BEGIN
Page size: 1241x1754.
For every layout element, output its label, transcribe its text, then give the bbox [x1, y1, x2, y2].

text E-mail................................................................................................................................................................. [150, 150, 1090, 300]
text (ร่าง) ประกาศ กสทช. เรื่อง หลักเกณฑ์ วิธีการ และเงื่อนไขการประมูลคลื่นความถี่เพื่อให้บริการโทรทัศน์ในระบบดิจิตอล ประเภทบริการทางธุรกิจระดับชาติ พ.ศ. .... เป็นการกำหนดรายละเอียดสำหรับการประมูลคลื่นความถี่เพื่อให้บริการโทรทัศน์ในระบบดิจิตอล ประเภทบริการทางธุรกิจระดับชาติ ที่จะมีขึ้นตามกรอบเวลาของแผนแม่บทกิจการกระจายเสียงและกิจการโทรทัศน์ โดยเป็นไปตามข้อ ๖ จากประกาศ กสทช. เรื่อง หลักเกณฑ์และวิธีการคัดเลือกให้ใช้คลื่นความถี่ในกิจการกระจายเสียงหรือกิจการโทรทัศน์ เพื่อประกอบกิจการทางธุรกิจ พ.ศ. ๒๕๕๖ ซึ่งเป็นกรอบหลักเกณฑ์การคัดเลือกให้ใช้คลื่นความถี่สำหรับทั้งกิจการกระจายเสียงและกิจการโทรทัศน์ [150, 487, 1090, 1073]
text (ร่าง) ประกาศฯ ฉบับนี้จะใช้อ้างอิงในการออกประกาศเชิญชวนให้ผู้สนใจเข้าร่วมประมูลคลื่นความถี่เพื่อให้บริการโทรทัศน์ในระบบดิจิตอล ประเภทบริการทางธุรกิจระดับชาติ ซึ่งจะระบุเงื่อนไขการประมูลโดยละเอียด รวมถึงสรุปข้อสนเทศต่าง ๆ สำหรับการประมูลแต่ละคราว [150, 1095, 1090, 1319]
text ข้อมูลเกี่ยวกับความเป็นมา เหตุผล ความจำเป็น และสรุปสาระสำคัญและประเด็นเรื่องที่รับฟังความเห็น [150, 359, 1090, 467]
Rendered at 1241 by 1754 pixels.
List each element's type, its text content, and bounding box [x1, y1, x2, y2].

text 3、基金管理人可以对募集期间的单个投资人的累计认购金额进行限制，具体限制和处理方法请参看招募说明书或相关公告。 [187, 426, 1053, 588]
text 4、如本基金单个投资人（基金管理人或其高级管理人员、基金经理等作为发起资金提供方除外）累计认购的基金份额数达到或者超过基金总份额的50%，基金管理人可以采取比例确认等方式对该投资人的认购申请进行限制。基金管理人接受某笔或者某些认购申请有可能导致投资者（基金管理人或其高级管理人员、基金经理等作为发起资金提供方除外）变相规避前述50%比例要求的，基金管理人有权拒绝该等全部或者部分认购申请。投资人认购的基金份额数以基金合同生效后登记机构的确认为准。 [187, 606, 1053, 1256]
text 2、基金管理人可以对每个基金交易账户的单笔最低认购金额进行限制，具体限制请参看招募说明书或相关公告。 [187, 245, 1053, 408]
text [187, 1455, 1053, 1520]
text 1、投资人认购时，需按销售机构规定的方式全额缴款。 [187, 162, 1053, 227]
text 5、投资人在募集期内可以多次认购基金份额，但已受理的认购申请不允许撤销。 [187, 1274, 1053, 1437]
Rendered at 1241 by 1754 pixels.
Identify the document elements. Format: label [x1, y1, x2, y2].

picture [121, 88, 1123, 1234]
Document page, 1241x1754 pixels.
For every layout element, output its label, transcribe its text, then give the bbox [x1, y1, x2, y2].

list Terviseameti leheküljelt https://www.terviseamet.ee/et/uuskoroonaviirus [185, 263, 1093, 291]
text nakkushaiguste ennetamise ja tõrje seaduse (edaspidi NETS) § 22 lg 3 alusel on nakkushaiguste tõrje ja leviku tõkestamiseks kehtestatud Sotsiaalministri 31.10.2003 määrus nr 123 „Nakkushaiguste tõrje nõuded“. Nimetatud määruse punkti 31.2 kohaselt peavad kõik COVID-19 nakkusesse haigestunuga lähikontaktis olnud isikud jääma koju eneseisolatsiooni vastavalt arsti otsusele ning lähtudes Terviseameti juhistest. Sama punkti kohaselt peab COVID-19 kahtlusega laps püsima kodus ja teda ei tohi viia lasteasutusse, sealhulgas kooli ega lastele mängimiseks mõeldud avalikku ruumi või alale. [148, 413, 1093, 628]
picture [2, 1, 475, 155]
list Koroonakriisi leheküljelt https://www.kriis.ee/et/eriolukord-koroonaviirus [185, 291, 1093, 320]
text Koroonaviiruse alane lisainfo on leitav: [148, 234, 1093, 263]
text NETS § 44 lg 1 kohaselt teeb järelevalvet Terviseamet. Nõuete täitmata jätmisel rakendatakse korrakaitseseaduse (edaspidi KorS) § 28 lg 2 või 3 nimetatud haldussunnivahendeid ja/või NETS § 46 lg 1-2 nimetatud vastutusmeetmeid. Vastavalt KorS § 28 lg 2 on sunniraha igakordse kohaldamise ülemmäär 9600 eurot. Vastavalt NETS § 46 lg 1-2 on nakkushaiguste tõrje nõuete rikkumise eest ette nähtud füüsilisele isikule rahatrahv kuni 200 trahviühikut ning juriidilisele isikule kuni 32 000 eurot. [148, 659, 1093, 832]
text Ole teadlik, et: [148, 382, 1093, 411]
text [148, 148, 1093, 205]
END
◆ Problem statement ◆
All lines above that include the word "picture" must be copied into the answer.

◆ Solution ◆
picture [121, 88, 1123, 1234]
picture [2, 1, 475, 155]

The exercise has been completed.